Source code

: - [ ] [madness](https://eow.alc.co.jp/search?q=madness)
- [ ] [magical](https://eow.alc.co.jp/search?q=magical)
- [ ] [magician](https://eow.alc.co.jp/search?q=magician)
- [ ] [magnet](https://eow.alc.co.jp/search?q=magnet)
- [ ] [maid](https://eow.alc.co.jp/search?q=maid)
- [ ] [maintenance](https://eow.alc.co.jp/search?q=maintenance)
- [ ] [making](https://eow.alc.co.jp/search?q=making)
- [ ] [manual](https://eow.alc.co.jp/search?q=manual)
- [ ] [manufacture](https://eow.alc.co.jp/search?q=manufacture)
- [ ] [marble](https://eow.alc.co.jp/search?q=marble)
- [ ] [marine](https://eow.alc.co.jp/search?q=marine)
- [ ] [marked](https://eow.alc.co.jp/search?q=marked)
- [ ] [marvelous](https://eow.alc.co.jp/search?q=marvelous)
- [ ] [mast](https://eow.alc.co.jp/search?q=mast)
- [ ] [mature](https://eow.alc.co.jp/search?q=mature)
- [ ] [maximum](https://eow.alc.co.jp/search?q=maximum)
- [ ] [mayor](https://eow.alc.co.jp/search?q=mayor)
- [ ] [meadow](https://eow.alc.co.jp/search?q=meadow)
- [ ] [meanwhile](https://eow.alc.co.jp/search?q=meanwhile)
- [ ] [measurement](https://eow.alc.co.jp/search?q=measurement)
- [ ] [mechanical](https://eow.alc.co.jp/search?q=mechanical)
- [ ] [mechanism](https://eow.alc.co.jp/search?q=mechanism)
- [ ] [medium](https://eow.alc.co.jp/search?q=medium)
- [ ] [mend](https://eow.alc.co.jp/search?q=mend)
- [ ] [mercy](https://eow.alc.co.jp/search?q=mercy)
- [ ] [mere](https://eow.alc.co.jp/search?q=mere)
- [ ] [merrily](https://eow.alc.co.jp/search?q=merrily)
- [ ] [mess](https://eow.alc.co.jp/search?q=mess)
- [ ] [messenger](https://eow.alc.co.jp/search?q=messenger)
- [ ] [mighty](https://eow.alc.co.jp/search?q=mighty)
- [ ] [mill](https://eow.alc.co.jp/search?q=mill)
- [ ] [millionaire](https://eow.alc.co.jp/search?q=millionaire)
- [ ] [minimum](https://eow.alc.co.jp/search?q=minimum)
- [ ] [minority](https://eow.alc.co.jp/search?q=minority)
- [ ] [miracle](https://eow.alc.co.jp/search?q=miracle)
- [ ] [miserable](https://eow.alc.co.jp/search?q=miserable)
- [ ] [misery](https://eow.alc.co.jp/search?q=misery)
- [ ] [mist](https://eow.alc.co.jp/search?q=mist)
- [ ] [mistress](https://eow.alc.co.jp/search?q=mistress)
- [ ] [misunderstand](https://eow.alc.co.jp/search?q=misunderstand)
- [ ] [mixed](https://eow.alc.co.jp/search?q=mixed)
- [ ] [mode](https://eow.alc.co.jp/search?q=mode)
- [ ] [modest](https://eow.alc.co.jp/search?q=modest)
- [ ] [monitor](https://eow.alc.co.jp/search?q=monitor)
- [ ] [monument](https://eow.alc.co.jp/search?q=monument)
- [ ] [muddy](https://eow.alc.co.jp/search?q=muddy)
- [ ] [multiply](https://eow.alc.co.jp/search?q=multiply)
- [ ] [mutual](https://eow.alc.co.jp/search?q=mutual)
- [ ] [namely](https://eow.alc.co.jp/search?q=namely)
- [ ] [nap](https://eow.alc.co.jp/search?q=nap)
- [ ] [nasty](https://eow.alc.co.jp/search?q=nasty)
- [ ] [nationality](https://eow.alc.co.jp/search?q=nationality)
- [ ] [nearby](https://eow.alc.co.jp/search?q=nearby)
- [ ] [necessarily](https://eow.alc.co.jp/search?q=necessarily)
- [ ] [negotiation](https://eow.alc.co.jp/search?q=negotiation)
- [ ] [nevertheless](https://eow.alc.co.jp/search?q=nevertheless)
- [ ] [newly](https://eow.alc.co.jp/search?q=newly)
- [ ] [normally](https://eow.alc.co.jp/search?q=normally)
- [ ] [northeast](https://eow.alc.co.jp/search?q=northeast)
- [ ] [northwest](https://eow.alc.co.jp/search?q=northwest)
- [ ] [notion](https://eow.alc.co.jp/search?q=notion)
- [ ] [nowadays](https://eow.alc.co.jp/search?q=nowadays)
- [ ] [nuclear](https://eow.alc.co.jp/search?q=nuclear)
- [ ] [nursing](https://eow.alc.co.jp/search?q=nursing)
····················
AIM OF THE TASK
All of the data above must be repeated exactly.

SOLUTION BELOW
Source code

: - [ ] [madness](https://eow.alc.co.jp/search?q=madness)
- [ ] [magical](https://eow.alc.co.jp/search?q=magical)
- [ ] [magician](https://eow.alc.co.jp/search?q=magician)
- [ ] [magnet](https://eow.alc.co.jp/search?q=magnet)
- [ ] [maid](https://eow.alc.co.jp/search?q=maid)
- [ ] [maintenance](https://eow.alc.co.jp/search?q=maintenance)
- [ ] [making](https://eow.alc.co.jp/search?q=making)
- [ ] [manual](https://eow.alc.co.jp/search?q=manual)
- [ ] [manufacture](https://eow.alc.co.jp/search?q=manufacture)
- [ ] [marble](https://eow.alc.co.jp/search?q=marble)
- [ ] [marine](https://eow.alc.co.jp/search?q=marine)
- [ ] [marked](https://eow.alc.co.jp/search?q=marked)
- [ ] [marvelous](https://eow.alc.co.jp/search?q=marvelous)
- [ ] [mast](https://eow.alc.co.jp/search?q=mast)
- [ ] [mature](https://eow.alc.co.jp/search?q=mature)
- [ ] [maximum](https://eow.alc.co.jp/search?q=maximum)
- [ ] [mayor](https://eow.alc.co.jp/search?q=mayor)
- [ ] [meadow](https://eow.alc.co.jp/search?q=meadow)
- [ ] [meanwhile](https://eow.alc.co.jp/search?q=meanwhile)
- [ ] [measurement](https://eow.alc.co.jp/search?q=measurement)
- [ ] [mechanical](https://eow.alc.co.jp/search?q=mechanical)
- [ ] [mechanism](https://eow.alc.co.jp/search?q=mechanism)
- [ ] [medium](https://eow.alc.co.jp/search?q=medium)
- [ ] [mend](https://eow.alc.co.jp/search?q=mend)
- [ ] [mercy](https://eow.alc.co.jp/search?q=mercy)
- [ ] [mere](https://eow.alc.co.jp/search?q=mere)
- [ ] [merrily](https://eow.alc.co.jp/search?q=merrily)
- [ ] [mess](https://eow.alc.co.jp/search?q=mess)
- [ ] [messenger](https://eow.alc.co.jp/search?q=messenger)
- [ ] [mighty](https://eow.alc.co.jp/search?q=mighty)
- [ ] [mill](https://eow.alc.co.jp/search?q=mill)
- [ ] [millionaire](https://eow.alc.co.jp/search?q=millionaire)
- [ ] [minimum](https://eow.alc.co.jp/search?q=minimum)
- [ ] [minority](https://eow.alc.co.jp/search?q=minority)
- [ ] [miracle](https://eow.alc.co.jp/search?q=miracle)
- [ ] [miserable](https://eow.alc.co.jp/search?q=miserable)
- [ ] [misery](https://eow.alc.co.jp/search?q=misery)
- [ ] [mist](https://eow.alc.co.jp/search?q=mist)
- [ ] [mistress](https://eow.alc.co.jp/search?q=mistress)
- [ ] [misunderstand](https://eow.alc.co.jp/search?q=misunderstand)
- [ ] [mixed](https://eow.alc.co.jp/search?q=mixed)
- [ ] [mode](https://eow.alc.co.jp/search?q=mode)
- [ ] [modest](https://eow.alc.co.jp/search?q=modest)
- [ ] [monitor](https://eow.alc.co.jp/search?q=monitor)
- [ ] [monument](https://eow.alc.co.jp/search?q=monument)
- [ ] [muddy](https://eow.alc.co.jp/search?q=muddy)
- [ ] [multiply](https://eow.alc.co.jp/search?q=multiply)
- [ ] [mutual](https://eow.alc.co.jp/search?q=mutual)
- [ ] [namely](https://eow.alc.co.jp/search?q=namely)
- [ ] [nap](https://eow.alc.co.jp/search?q=nap)
- [ ] [nasty](https://eow.alc.co.jp/search?q=nasty)
- [ ] [nationality](https://eow.alc.co.jp/search?q=nationality)
- [ ] [nearby](https://eow.alc.co.jp/search?q=nearby)
- [ ] [necessarily](https://eow.alc.co.jp/search?q=necessarily)
- [ ] [negotiation](https://eow.alc.co.jp/search?q=negotiation)
- [ ] [nevertheless](https://eow.alc.co.jp/search?q=nevertheless)
- [ ] [newly](https://eow.alc.co.jp/search?q=newly)
- [ ] [normally](https://eow.alc.co.jp/search?q=normally)
- [ ] [northeast](https://eow.alc.co.jp/search?q=northeast)
- [ ] [northwest](https://eow.alc.co.jp/search?q=northwest)
- [ ] [notion](https://eow.alc.co.jp/search?q=notion)
- [ ] [nowadays](https://eow.alc.co.jp/search?q=nowadays)
- [ ] [nuclear](https://eow.alc.co.jp/search?q=nuclear)
- [ ] [nursing](https://eow.alc.co.jp/search?q=nursing)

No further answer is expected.